Hendra, menjawab, di Bukit Sungai Langit, di sebelah sana sama kita tahu itu istana sang Raja, banyak dikunjungi para tokoh penting di negeri ini baik yang datang dari dalam dan luar daerah ini.

Kita juga dengar ketika Raja berkuasa “bak gula manis” sasaran para Semut, logikanya seperti itu. Selagi ada manisnya semut-semut merah tetap menyerbu mau menghisap manisnya.

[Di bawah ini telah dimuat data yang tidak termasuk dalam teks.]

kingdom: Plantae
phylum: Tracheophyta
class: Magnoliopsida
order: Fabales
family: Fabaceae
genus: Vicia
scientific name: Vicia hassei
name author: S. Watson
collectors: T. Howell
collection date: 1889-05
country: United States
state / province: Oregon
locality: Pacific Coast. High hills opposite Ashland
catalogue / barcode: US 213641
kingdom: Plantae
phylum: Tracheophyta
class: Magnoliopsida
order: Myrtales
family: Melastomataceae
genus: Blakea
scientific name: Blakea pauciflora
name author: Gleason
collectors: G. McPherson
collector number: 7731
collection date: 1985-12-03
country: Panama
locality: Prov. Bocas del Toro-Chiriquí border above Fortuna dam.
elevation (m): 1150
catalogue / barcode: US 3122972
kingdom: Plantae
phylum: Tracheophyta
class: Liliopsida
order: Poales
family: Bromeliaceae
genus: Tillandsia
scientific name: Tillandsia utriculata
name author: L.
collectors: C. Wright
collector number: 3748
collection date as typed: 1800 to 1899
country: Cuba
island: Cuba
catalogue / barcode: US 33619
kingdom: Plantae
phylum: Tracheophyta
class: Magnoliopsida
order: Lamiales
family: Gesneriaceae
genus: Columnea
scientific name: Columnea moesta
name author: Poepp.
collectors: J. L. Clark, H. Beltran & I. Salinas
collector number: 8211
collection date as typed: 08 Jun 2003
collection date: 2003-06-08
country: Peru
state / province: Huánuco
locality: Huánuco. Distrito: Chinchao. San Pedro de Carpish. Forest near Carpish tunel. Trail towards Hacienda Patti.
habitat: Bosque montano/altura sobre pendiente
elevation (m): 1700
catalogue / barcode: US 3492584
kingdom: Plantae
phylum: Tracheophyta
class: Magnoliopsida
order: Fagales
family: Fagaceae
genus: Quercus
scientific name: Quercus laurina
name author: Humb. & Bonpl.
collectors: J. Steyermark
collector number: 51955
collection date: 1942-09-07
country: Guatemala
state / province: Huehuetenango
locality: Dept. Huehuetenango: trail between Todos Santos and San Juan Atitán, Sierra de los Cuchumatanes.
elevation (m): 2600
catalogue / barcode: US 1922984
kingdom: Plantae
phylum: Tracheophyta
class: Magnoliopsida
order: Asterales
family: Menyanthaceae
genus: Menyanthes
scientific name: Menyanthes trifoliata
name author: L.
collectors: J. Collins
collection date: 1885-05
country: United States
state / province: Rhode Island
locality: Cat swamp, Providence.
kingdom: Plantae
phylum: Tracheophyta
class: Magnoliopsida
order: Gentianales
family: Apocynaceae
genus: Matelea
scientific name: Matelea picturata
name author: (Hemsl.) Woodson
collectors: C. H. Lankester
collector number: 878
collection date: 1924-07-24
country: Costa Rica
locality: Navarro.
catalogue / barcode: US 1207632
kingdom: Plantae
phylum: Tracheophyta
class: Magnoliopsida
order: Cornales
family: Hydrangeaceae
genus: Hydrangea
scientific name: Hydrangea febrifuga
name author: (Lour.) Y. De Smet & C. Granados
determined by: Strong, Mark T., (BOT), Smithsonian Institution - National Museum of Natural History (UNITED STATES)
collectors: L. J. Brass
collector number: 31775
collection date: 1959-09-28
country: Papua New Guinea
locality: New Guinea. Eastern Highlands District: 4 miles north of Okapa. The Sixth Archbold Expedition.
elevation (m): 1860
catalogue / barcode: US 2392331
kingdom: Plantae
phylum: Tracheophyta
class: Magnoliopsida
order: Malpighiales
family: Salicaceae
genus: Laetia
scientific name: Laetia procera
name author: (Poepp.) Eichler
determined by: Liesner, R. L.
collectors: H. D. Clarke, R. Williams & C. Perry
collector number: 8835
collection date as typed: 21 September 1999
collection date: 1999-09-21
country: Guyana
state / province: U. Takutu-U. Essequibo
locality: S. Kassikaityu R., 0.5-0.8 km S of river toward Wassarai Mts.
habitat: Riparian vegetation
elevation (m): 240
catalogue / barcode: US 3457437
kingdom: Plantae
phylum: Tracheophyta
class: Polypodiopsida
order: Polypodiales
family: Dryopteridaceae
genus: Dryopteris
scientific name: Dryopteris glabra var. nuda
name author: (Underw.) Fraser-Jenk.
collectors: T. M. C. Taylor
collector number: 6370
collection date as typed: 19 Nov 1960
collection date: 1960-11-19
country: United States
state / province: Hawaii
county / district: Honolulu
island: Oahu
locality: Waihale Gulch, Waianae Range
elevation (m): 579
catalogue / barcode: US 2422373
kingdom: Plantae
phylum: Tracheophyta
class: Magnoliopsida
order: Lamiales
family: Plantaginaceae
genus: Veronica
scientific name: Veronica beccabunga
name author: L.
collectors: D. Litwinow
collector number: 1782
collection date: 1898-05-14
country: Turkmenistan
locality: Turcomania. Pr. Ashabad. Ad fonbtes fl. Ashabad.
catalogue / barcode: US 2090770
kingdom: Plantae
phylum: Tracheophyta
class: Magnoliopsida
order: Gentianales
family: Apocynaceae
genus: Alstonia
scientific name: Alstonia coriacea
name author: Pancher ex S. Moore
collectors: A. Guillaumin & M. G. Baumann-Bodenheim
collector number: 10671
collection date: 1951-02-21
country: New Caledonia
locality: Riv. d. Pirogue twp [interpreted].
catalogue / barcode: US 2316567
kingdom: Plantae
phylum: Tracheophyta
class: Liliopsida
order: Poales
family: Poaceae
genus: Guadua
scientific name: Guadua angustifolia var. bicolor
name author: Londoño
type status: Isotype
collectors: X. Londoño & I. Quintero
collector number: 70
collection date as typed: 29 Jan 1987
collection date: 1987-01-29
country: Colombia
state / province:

Bagi seorang Jurnalis Bukit Sungai Langit ini salah satu sumber berita actual, banyak cerita yang menarik untuk di ekspose, bagaimana pihak kerajaan membangun perekonomian untuk kesejahteraan rakyat?.
Kalau begitu bang Tanya Subaidah, aku titip pesan jangan lupakan dunia pendidikan sebagai asset potensial kedepannya untuk bersaing sehat dan professional, dengan kecerdasannya, ilmu yang bermanfaat bagi orang banyak.
Iya,…terima kasih bang aku pamit dulu kata Subaidah, takut tiba-tiba hari hujan pakaian  terjemur banyak harus di angkat dulu. Sulaiman, menimpa oh iya terima kasih Subaidah.
Subaidah, dengan langkah gontainya meninggalkan Pondok reot, tempat diskusi Hendra dengan banyak Wartawan dan penulis muda, serta diskusi dengan cendikiawan, tokoh adat, agama, semuanya banyak membahas seputar pembangunan dan merosotnya perekonomian rakyat yang harus dibenahi?
Sulaiman, lalu bertanya apa yang harus kita lakukan? 
Kita dorong pemerintahan Raja yang berkuasa saat ini, untuk membenahi luka lama, pada pemerintahan sebelumnya, “kita harus berani, katakan yang benar itu, tetap benar sekalipun sakit dan banyak pejabat yang tidak suka?. Itu hal biasa, kita harus maju.
Tapi, dalam perjuangan, “kita harus benar dulu sebelum mencari kebenaran itu” sebagai Wartawan, bila prinsip itu kita terapkan, dengan landasan kejujuran, unuk memperoleh kebenaran dan terciptanya rasa adil ditengah masyarakat. Itu lebih dari cukup, papar Hendra.
Kalau mau kaya, iya jangan jadi Wartawan, “jadilah bisnismen, pejabat bermental Korup, yang mengkhianati sumpahnya sendiri.
Maka saya menyebutnya tegas Hendra, “Pena Wartawan ada saatnya bisa membuat orang tersenyum, dan menangis, semua itu ada sebab dan akibat.
Dan tergantung baik buruknya yang kita lakukan.
Mengutif sebuah catatan, “siapa menabur angin akan menuai badai” 
Kalaulah yang kita tanam Padi, insya allah Padi yang tumbuh, bila sampai Kunyit yang di tanam Putih Isinya. Padi di tanam Ilalang tumbuh, berarti ada yang salah dalam sistem pemerintahan, papar Hendra, yang dicatat cermat sahabatnya Sulaiman,penulis Buku Kidung Perahu teris itu.
Saya akan menulis buku, berjudul “Kebenaran Itu Harga Mati” ikuti kisahnya dalam Cerita Pendek (Cerpen) pada edisi yang akan dating ? ( ***** ).
Cerita pendek ini, jika terdapat nama dan tempat yang sama itu kebetulan belaks. Tidak bermaksud menohok seseorang, apa lagi menjastis (menghukum) semata hanya mengingatkan semata. Kisah ini di angkat dari kisah nyata, kedalam fisik, mengisi kekosongan menjelang tidur.